**EXERCISE TEXT:**
——

In 802.1X terminology, when the PAE is functioning on the client device being authenticated, it is called the supplicant. The PAE function on the AP is called the authenticator, and the software on the back-end server is called the authentication server. The authentication server must support the same EAP authentication algorithm in use by the client.

Step by Step: Cisco LEAP
The Cisco derivative of EAP is based on mutual authentication, which means that both the user and the AP to which the user is attempting to connect must be authenticated before access onto the corporate network is allowed. Mutual authentication protects enterprises from unauthorized (or "rogue") APs serving as a potential launching pads for entry into the network.

Cisco LEAP is based on a username/password scheme and uses the following basic authentication process:

1. A client connects to the wireless medium.

2. The client sends a start message to an AP.

3. The AP sends an access request on behalf of the client to the authentication server.

4. The client sends its username to the AP, which forwards it to the authentication server.

5. The authentication server sends a challenge back.

6. The AP forwards the challenge to the client as an EAP message over 802.1X.

7. The client runs the challenge through the Cisco LEAP algorithm, mixes challenge and user password together, and responds with a value, which the AP forwards to the authentication server.

——

**TO DO:**
1) Answer these questions from the Cisco LEAP text:
(a) What is the PAE called when it runs on the client device being authenticated?
(b) What does mutual authentication protect enterprises from?
(c) In what form does the AP forward the authentication server's challenge to the client?
2) Carry on the Cisco LEAP text from its last step.
The records are separate material from the Cisco LEAP text.

**RECORDED INFORMATION:**
——

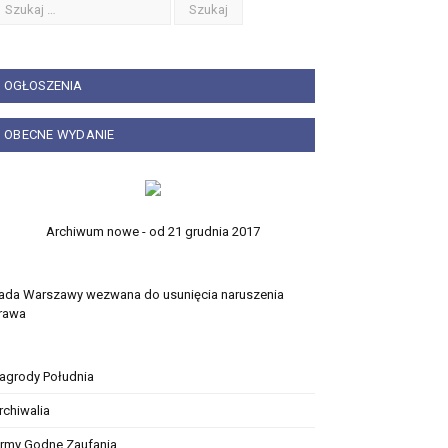
OGŁOSZENIA
OBECNE WYDANIE
Archiwum nowe - od 21 grudnia 2017
ada Warszawy wezwana do usunięcia naruszenia
rawa
agrody Południa
rchiwalia
irmy Godne Zaufania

——

**ANSWERS TO THE TASKS:**
1)
(a) The supplicant.
(b) Unauthorized (or "rogue") APs serving as potential launching pads for entry into the network.
(c) As an EAP message over 802.1X.

2)
8. The authentication server runs the user password through the Cisco LEAP algorithm, which processes the challenge and client response, then compares its derived value with the value it received from the client. If the two values match, the authentication server sends a success message to the AP, which passes it to the client.

9. Now, the client sends a challenge to the authentication server to authenticate the AP (the network), and proceeds through the reverse Cisco LEAP process.

10. If the network is successfully authenticated, the client passes a success message through the AP to the authentication server, which opens a port. The user is live on the network.

11. Cisco LEAP RADIUS server a WEP key for that session and stores it in the AP.

12. The Cisco LEAP client locally derives the WEP key.

EAP-TLS
The basic handshaking process using EAP-TLS, which also supports mutual authentication, is nearly identical to that of Cisco LEAP. However, EAP-TLS uses digital certificates instead of usernames and passwords to fulfill the mutual challenge. When a client requests access, the response from the authentication server is a server certificate. The client has a certificate, signed by an in-house or third-party certificate authority, that has been preconfigured by the network administrator.

The client will reply to the authentication server's challenge with its own certificate, rather than with a password. Using its digital certificate, the client also validates the server certificate. Based off the certificate values, the EAP-TLS algorithm can derive dynamic WEP keys, and the authentication server will send the client the WEP key for use during that session.

Certificate-based algorithms like EAP-TLS are highly secure, as it is nearly impossible to forge a certificate digitally signed by a certificate authority, notes Roshan. "On the other hand, the management of certificates can be more complex and expensive than username/password-based authentication," he adds.

PEAP
In PEAP, the conversation between the EAP peer and the backend server is encrypted, and integrity is protected within a TLS channel. Mutual authentication is required between the EAP peer and the backend server.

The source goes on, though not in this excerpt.